Provided text:
----------
Batavialand Museum: From prehistoric times to water control in the future

At the Batavialand Museum in Lelystad you can see the Lost Ships exhibition. This exhibition displays the story of ships that used to sail the infamous Zuiderzee. Besides (parts of) restored shipwrecks many other historical objects are on display like kitchen utensils and cutlery, decorative wall tiles, shoes and a tobacco box.

The interactive Batavialand Museum is not only informative for adults but also educational for young visitors. Go on a treasure hunt, dig for an archaeological catch and build dikes.

At the shipyard you can visit a replica of the Batavia ship. The original ship was built in 1628 but was shipwrecked on her maiden voyage to East India (today’s Indonesia). The same shipyard is currently reconstructing the 14th century Water ship. Batavialand Museum expects to have the Water ship completed by 2021 and plans to sail the Markermeer with it.

Location Batavialand Museum

Oostvaardersdijk 113
8242 PA Lelystad

Opening hours

Open 7 days a week. Click here for the opening hours.

How to get to Batavialand Museum by public transport

From Lelystad CS station take bus line 3 to Batavia Stad. The bus departs twice an hour and the ride takes around 11 minutes. Batavia Stad is the 5th and last stop. Batavialand Museum is right across the bus stop.
----------
Data listing:

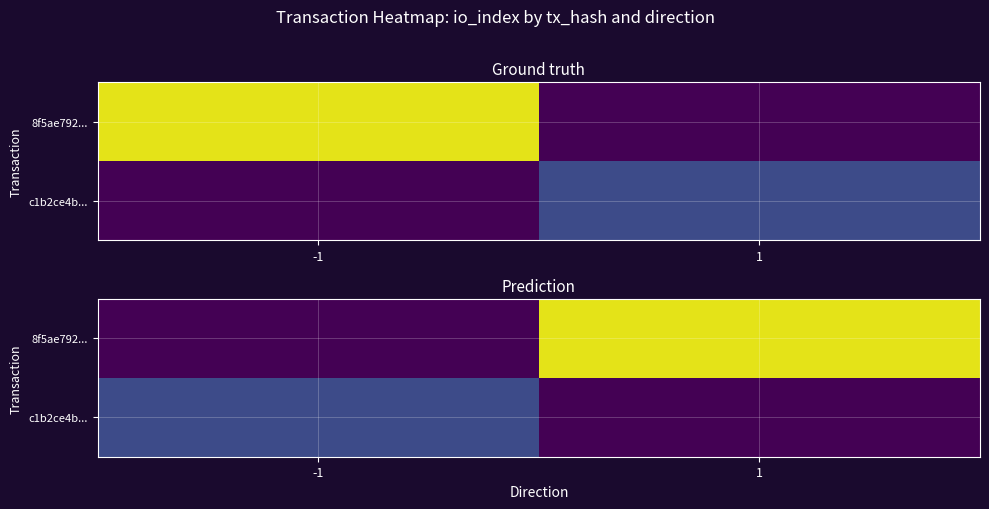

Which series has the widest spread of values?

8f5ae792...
----------
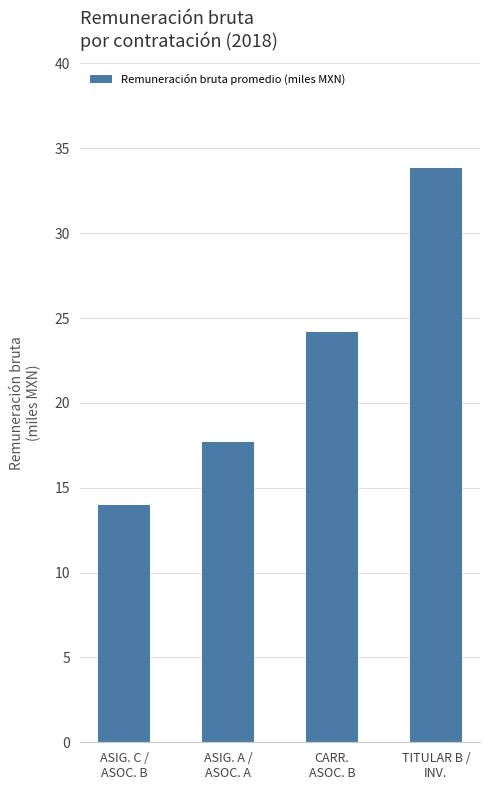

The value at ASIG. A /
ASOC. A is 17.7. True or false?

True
----------
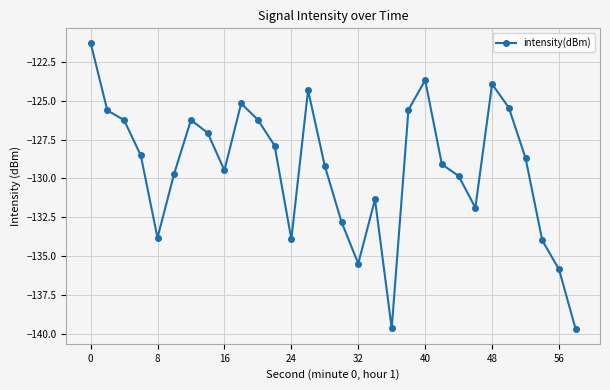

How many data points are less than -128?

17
----------
Request 1: Reproduce word for word the part of the Batavialand Museum text that begins at the words "Open 7 days" and stops after the words "the bus stop.".
Request 2: According to the Batavialand Museum text, which bus line goes from Lelystad CS station to Batavia Stad?
Request 3: List every activity the Batavialand Museum text suggests for visitors to the interactive museum.
The material above was taken from a separate source, unrelated to the Batavialand Museum text.

Exercise result 1:
Open 7 days a week. Click here for the opening hours.

How to get to Batavialand Museum by public transport

From Lelystad CS station take bus line 3 to Batavia Stad. The bus departs twice an hour and the ride takes around 11 minutes. Batavia Stad is the 5th and last stop. Batavialand Museum is right across the bus stop.

Exercise result 2: Bus line 3

Exercise result 3:
- Go on a treasure hunt
- Dig for an archaeological catch
- Build dikes